それで、更に岡元を追求すると、どうやら真相と思われるものを徐々に話し始めた。
岡元は、
「僕は沢口君が憎く、また、羨ましかったのですよ」
と、いかにも決まり悪そうに言った。
「それは、どういうことかな?」
「女の子にもてたからです。僕は醜男であったことが災いしてか、女の子にてんで相手にされず、振られてばかり。挙句の果てに『あんたみたいな禄でも無い男に彼女なんて出来ないわよ!』と嘲笑されたこともあります。そんな女には、唾を引っ掛けてやったこともありました。幸、事件にはなりませんでしたが、そういったこともあり、僕は仲睦ましいカップルが憎くて、また、羨ましくもあったのです。
そんな折に、高校時代の同級生であった沢口が彼女を作っては、偶然に釧路の街を闊歩してるのを眼にしてしまったのですよ。
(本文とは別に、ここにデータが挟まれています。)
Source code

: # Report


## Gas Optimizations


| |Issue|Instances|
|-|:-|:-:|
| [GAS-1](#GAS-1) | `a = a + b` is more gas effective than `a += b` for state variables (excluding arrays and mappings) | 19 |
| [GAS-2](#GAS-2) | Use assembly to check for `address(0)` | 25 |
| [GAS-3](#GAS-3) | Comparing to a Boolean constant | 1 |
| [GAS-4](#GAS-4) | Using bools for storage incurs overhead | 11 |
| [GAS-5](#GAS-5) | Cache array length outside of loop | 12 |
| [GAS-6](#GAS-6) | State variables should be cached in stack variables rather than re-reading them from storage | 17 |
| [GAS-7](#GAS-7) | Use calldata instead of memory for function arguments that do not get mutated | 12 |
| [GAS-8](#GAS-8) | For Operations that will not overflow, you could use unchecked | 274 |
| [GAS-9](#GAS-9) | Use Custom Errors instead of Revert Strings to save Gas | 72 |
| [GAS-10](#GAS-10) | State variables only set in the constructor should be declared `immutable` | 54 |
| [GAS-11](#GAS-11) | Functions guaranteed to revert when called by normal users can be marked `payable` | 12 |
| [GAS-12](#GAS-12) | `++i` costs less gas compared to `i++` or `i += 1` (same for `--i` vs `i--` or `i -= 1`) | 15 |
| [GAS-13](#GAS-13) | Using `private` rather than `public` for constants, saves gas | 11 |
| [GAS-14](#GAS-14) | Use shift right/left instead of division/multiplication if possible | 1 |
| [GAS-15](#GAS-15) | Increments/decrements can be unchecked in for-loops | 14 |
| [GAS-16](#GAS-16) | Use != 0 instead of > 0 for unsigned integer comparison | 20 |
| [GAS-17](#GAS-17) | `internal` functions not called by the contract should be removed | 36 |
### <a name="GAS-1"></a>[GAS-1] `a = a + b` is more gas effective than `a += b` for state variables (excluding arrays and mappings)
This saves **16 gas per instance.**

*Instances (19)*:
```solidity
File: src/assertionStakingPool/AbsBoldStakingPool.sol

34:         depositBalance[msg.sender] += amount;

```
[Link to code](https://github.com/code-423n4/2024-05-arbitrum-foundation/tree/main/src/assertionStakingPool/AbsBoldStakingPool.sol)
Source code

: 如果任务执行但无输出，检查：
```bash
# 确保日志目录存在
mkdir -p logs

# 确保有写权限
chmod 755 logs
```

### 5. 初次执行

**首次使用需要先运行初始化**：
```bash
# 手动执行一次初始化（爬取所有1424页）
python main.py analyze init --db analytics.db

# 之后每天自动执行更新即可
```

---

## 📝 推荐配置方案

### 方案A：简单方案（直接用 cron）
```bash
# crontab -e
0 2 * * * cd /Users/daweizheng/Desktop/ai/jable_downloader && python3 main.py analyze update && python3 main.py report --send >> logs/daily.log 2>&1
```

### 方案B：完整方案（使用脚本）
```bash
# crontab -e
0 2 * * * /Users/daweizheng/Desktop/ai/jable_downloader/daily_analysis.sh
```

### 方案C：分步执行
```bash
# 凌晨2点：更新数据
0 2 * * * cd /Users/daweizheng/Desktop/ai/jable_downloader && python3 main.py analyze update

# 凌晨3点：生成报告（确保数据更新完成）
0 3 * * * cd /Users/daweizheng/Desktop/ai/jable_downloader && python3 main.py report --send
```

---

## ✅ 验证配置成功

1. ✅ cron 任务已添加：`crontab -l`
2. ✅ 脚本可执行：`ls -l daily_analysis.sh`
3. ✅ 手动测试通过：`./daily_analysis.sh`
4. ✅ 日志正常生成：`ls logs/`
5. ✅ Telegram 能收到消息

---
それで、五年振りに沢口の家に電話してみては彼女のことを訊いてみたところ、『お前みたいな醜男には彼女は出来ないだろう』とせせら笑われました」
そんな沢口に逆上した僕は、沢口の車に密かにGPS車位置追跡装置をマグネットで貼り付けては、沢口の行動を密かにチェックしてました。
そして、その日、霧多布の方に向かったのを確認したのです。
これは、チャンスだと思いました。霧多布湿原はかなり人気が少ない場所でしたからね。
そして、二人で霧多布方面に向かったのを密かに尾けては、愛冠岬で鈍器で沢口の後頭部を強打し、殺しました。
後は、沢口の女の後頭部を強打しては意識を奪い、霧多布湿原にまで僕の車で運んで行っては、そこで首を絞め、殺したというわけですよ」
と、岡元はいかにも力強い口調で言った。更に、
「沢口の車を愛冠岬から少し離れた所まで運んで行ったのは、無論、僕です。そうすることによって、事件を難解なものにしようと目論んだのです。また、男が女を引き摺るようにして歩いていたというのは、僕と柿沢さんのことですよ」
と、岡元は淡々とした口調で語った。
「では、何故そのようなことを敢えて警察に話したのかな?」
と、小河は些か納得が出来ないように言った。
「だって、誰かを犯人にしないと、事件は解決しないじゃないですか。僕は早く、架空の犯人をこしらえ、事件を終結させたかったのですよ」
と、岡元はいかにも決まり悪そうに言ったのだった。
〈終わり〉
この作品はフィクションで、実在する人物、団体等とは一切関係ありません。また、風景や構造物等が実際とは少し異なってることをご了解ください。